The problem: Copy every line below where the string "down" is found.

Data section:

• • •

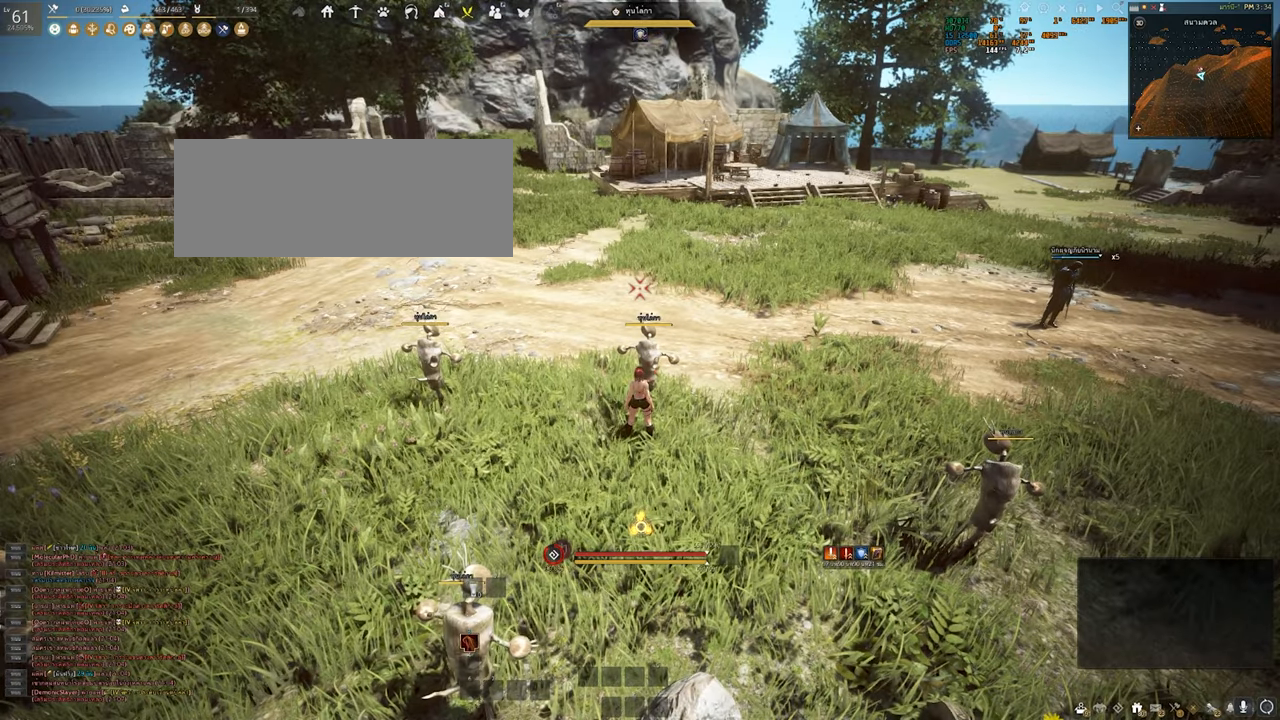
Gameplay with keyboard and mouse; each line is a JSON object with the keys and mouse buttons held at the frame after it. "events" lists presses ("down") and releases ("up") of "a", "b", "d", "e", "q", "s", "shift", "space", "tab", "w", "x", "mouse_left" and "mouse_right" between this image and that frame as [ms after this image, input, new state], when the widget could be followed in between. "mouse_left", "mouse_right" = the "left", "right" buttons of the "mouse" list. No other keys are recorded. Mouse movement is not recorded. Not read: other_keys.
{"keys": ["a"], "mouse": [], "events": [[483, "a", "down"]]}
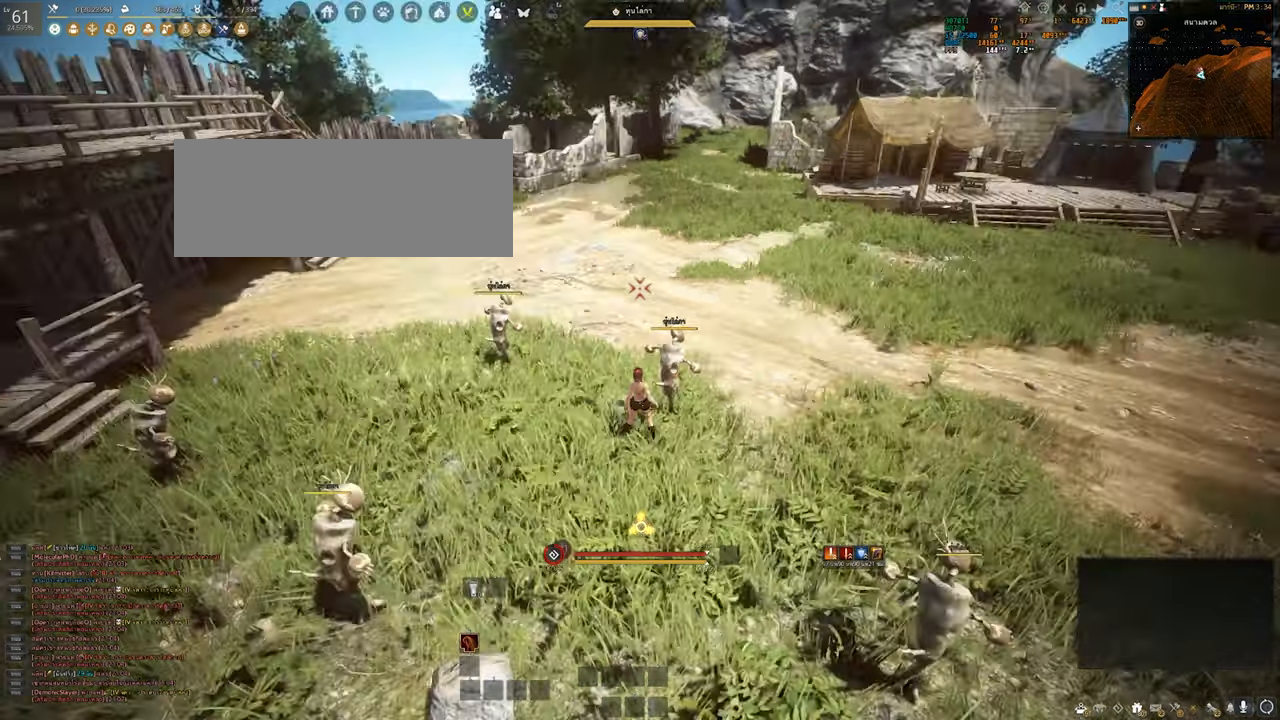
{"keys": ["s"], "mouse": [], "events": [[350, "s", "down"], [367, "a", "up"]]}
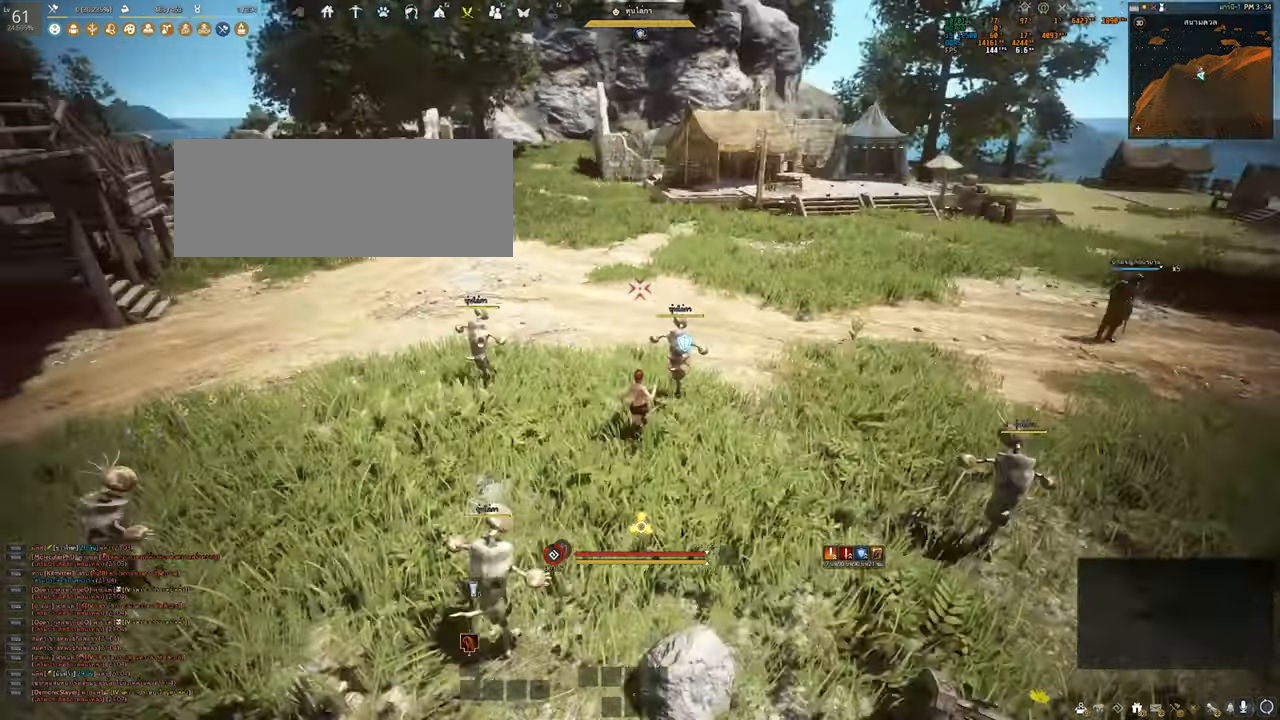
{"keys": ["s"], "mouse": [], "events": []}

• • •

Solution to the exercise:
Gameplay with keyboard and mouse; each line is a JSON object with the keys and mouse buttons held at the frame after it. "events" lists presses ("down") and releases ("up") of "a", "b", "d", "e", "q", "s", "shift", "space", "tab", "w", "x", "mouse_left" and "mouse_right" between this image and that frame as [ms after this image, input, new state], when the widget could be followed in between. "mouse_left", "mouse_right" = the "left", "right" buttons of the "mouse" list. No other keys are recorded. Mouse movement is not recorded. Not read: other_keys.
{"keys": ["a"], "mouse": [], "events": [[483, "a", "down"]]}
{"keys": ["s"], "mouse": [], "events": [[350, "s", "down"], [367, "a", "up"]]}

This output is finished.